Exercise material |
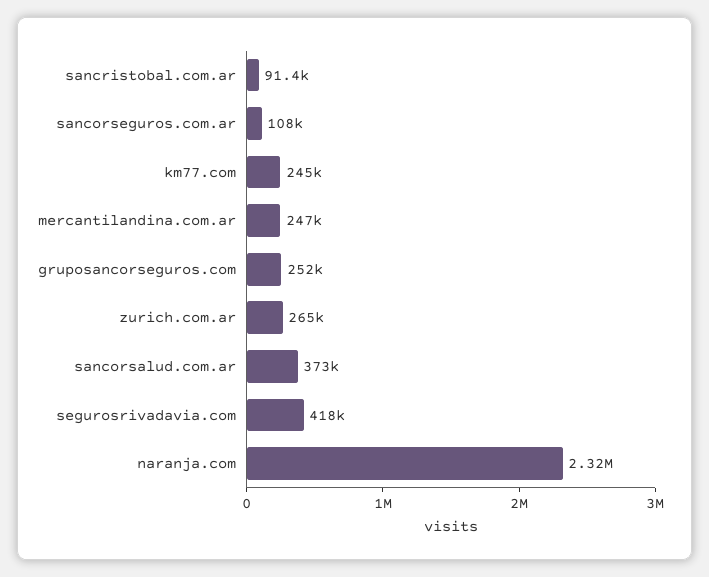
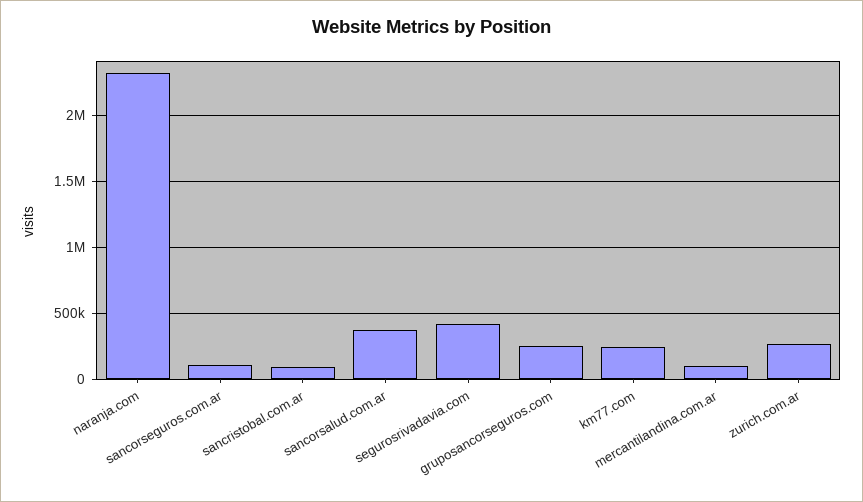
  {
    "sancristobal.com.ar": 91400,
    "sancorseguros.com.ar": 108000,
    "km77.com": 245000,
-   "mercantilandina.com.ar": 247000,
+   "mercantilandina.com.ar": 100000,
    "gruposancorseguros.com": 252000,
    "zurich.com.ar": 265000,
    "sancorsalud.com.ar": 373000,
    "segurosrivadavia.com": 418000,
    "naranja.com": 2320000
  }

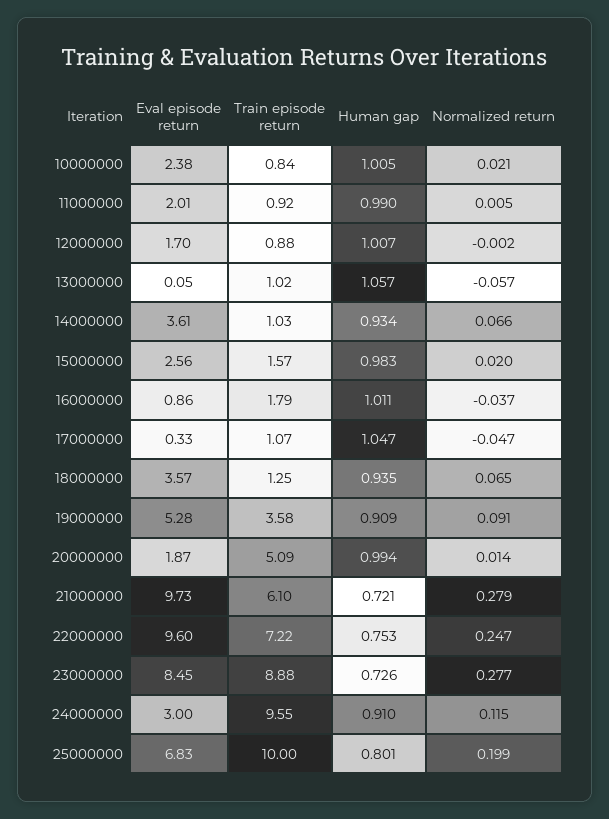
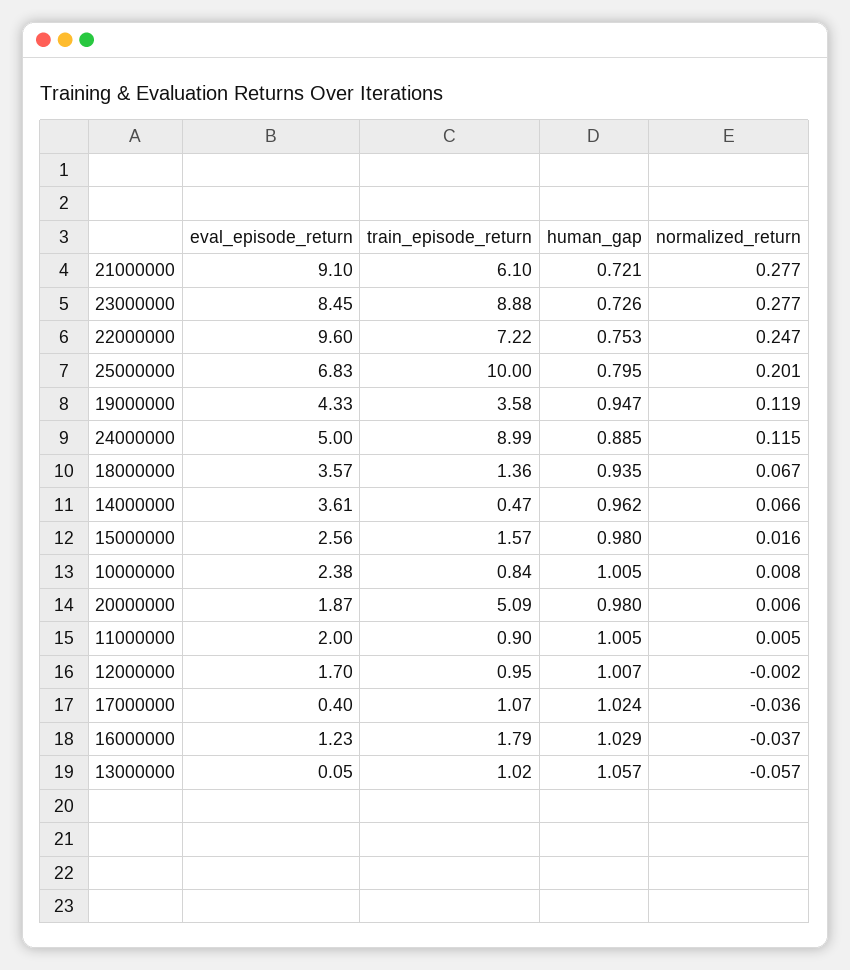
  {
    "Eval episode return": {
      "10000000": 2.38,
-     "11000000": 2.01,
+     "11000000": 2,
      "12000000": 1.7,
      "13000000": 0.05,
      "14000000": 3.61,
      "15000000": 2.56,
-     "16000000": 0.86,
+     "16000000": 1.23,
-     "17000000": 0.33,
+     "17000000": 0.4,
      "18000000": 3.57,
-     "19000000": 5.28,
+     "19000000": 4.33,
      "20000000": 1.87,
-     "21000000": 9.73,
+     "21000000": 9.1,
      "22000000": 9.6,
      "23000000": 8.45,
-     "24000000": 3,
+     "24000000": 5,
      "25000000": 6.83
    },
    "Train episode return": {
      "10000000": 0.84,
-     "11000000": 0.92,
+     "11000000": 0.9,
-     "12000000": 0.88,
+     "12000000": 0.95,
      "13000000": 1.02,
-     "14000000": 1.03,
+     "14000000": 0.47,
      "15000000": 1.57,
      "16000000": 1.79,
      "17000000": 1.07,
-     "18000000": 1.25,
+     "18000000": 1.36,
      "19000000": 3.58,
      "20000000": 5.09,
      "21000000": 6.1,
      "22000000": 7.22,
      "23000000": 8.88,
-     "24000000": 9.55,
+     "24000000": 8.99,
      "25000000": 10
    },
    "Human gap": {
      "10000000": 1.005,
-     "11000000": 0.99,
+     "11000000": 1.005,
      "12000000": 1.007,
      "13000000": 1.057,
-     "14000000": 0.934,
+     "14000000": 0.962,
-     "15000000": 0.983,
+     "15000000": 0.98,
-     "16000000": 1.011,
+     "16000000": 1.029,
-     "17000000": 1.047,
+     "17000000": 1.024,
      "18000000": 0.935,
-     "19000000": 0.909,
+     "19000000": 0.947,
-     "20000000": 0.994,
+     "20000000": 0.98,
      "21000000": 0.721,
      "22000000": 0.753,
      "23000000": 0.726,
-     "24000000": 0.91,
+     "24000000": 0.885,
-     "25000000": 0.801
+     "25000000": 0.795
    },
    "Normalized return": {
-     "10000000": 0.021,
+     "10000000": 0.008,
      "11000000": 0.005,
      "12000000": -0.002,
      "13000000": -0.057,
      "14000000": 0.066,
-     "15000000": 0.02,
+     "15000000": 0.016,
      "16000000": -0.037,
-     "17000000": -0.047,
+     "17000000": -0.036,
-     "18000000": 0.065,
+     "18000000": 0.067,
-     "19000000": 0.091,
+     "19000000": 0.119,
-     "20000000": 0.014,
+     "20000000": 0.006,
-     "21000000": 0.279,
+     "21000000": 0.277,
      "22000000": 0.247,
      "23000000": 0.277,
      "24000000": 0.115,
-     "25000000": 0.199
+     "25000000": 0.201
    }
  }

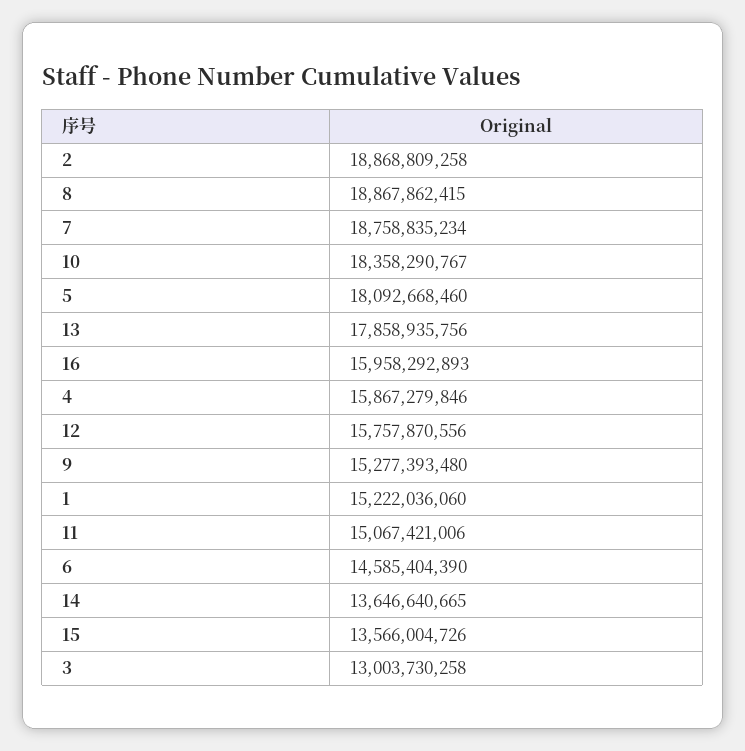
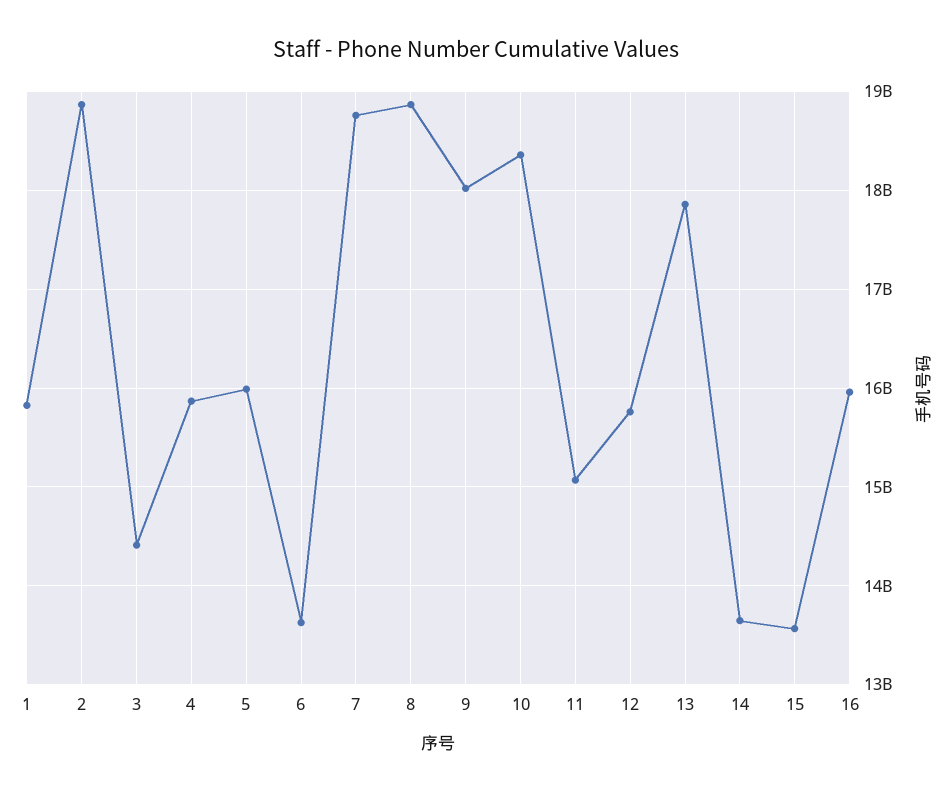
  {
    "2": 18868809258,
    "8": 18867862415,
    "7": 18758835234,
    "10": 18358290767,
-   "5": 18092668460,
+   "5": 16000000000,
    "13": 17858935756,
    "16": 15958292893,
    "4": 15867279846,
    "12": 15757870556,
-   "9": 15277393480,
+   "9": 18000000000,
-   "1": 15222036060,
+   "1": 15800000000,
    "11": 15067421006,
-   "6": 14585404390,
+   "6": 13600000000,
    "14": 13646640665,
    "15": 13566004726,
-   "3": 13003730258
+   "3": 14400000000
  }

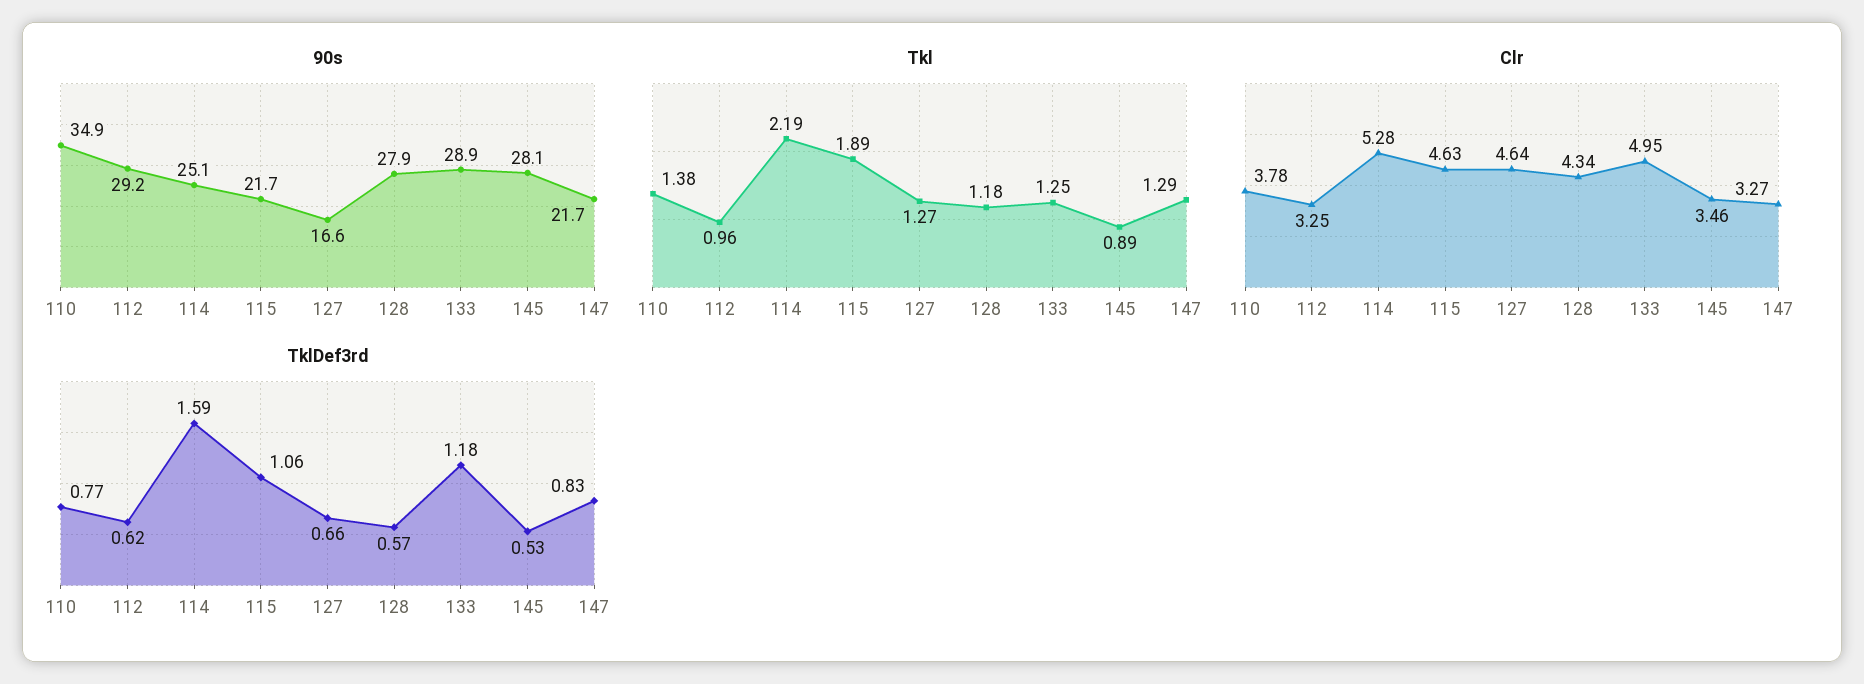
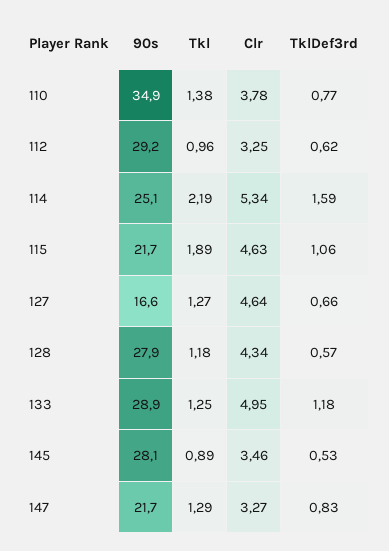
  {
    "90s": {
      "110": 34.9,
      "112": 29.2,
      "114": 25.1,
      "115": 21.7,
      "127": 16.6,
      "128": 27.9,
      "133": 28.9,
      "145": 28.1,
      "147": 21.7
    },
    "Tkl": {
      "110": 1.38,
      "112": 0.96,
      "114": 2.19,
      "115": 1.89,
      "127": 1.27,
      "128": 1.18,
      "133": 1.25,
      "145": 0.89,
      "147": 1.29
    },
    "Clr": {
      "110": 3.78,
      "112": 3.25,
-     "114": 5.28,
+     "114": 5.34,
      "115": 4.63,
      "127": 4.64,
      "128": 4.34,
      "133": 4.95,
      "145": 3.46,
      "147": 3.27
    },
    "TklDef3rd": {
      "110": 0.77,
      "112": 0.62,
      "114": 1.59,
      "115": 1.06,
      "127": 0.66,
      "128": 0.57,
      "133": 1.18,
      "145": 0.53,
      "147": 0.83
    }
  }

What this task involves |
One number only, please: the count of lines in the material holding the word "episode".

Task output |
2